*** PROVIDED RECORDS Section Begins ***

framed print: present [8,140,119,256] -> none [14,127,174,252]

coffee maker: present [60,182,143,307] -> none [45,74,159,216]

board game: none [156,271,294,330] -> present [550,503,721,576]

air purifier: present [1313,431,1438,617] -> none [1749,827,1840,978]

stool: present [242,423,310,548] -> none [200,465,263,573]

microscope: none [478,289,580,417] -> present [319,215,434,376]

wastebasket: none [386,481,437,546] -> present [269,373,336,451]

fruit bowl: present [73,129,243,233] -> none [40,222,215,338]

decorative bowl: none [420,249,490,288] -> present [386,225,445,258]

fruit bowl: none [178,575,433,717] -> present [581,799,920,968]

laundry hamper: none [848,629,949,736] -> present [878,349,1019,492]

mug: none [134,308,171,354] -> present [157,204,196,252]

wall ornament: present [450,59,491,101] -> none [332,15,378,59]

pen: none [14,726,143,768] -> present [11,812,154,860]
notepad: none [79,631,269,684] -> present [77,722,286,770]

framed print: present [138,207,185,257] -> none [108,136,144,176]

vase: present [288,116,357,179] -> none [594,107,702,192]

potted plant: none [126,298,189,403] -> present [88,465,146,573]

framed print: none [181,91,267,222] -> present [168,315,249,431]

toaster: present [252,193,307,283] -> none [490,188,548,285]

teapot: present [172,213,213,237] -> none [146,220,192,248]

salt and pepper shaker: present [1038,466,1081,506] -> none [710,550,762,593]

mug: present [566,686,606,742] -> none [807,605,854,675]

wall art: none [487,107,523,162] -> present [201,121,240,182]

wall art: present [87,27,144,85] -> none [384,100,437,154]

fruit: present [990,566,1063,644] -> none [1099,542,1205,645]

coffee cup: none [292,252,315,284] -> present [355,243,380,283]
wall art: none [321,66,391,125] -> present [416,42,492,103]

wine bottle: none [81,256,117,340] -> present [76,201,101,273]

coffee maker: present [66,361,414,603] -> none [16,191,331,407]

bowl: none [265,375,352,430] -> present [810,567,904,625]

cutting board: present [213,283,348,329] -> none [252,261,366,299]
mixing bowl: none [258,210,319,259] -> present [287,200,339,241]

*** PROVIDED RECORDS Section Ends ***

TASK TO COMPLETE
Reproduce the data above in full, with no line missing.

SOLUTION TO THIS PROBLEM
framed print: present [8,140,119,256] -> none [14,127,174,252]

coffee maker: present [60,182,143,307] -> none [45,74,159,216]

board game: none [156,271,294,330] -> present [550,503,721,576]

air purifier: present [1313,431,1438,617] -> none [1749,827,1840,978]

stool: present [242,423,310,548] -> none [200,465,263,573]

microscope: none [478,289,580,417] -> present [319,215,434,376]

wastebasket: none [386,481,437,546] -> present [269,373,336,451]

fruit bowl: present [73,129,243,233] -> none [40,222,215,338]

decorative bowl: none [420,249,490,288] -> present [386,225,445,258]

fruit bowl: none [178,575,433,717] -> present [581,799,920,968]

laundry hamper: none [848,629,949,736] -> present [878,349,1019,492]

mug: none [134,308,171,354] -> present [157,204,196,252]

wall ornament: present [450,59,491,101] -> none [332,15,378,59]

pen: none [14,726,143,768] -> present [11,812,154,860]
notepad: none [79,631,269,684] -> present [77,722,286,770]

framed print: present [138,207,185,257] -> none [108,136,144,176]

vase: present [288,116,357,179] -> none [594,107,702,192]

potted plant: none [126,298,189,403] -> present [88,465,146,573]

framed print: none [181,91,267,222] -> present [168,315,249,431]

toaster: present [252,193,307,283] -> none [490,188,548,285]

teapot: present [172,213,213,237] -> none [146,220,192,248]

salt and pepper shaker: present [1038,466,1081,506] -> none [710,550,762,593]

mug: present [566,686,606,742] -> none [807,605,854,675]

wall art: none [487,107,523,162] -> present [201,121,240,182]

wall art: present [87,27,144,85] -> none [384,100,437,154]

fruit: present [990,566,1063,644] -> none [1099,542,1205,645]

coffee cup: none [292,252,315,284] -> present [355,243,380,283]
wall art: none [321,66,391,125] -> present [416,42,492,103]

wine bottle: none [81,256,117,340] -> present [76,201,101,273]

coffee maker: present [66,361,414,603] -> none [16,191,331,407]

bowl: none [265,375,352,430] -> present [810,567,904,625]

cutting board: present [213,283,348,329] -> none [252,261,366,299]
mixing bowl: none [258,210,319,259] -> present [287,200,339,241]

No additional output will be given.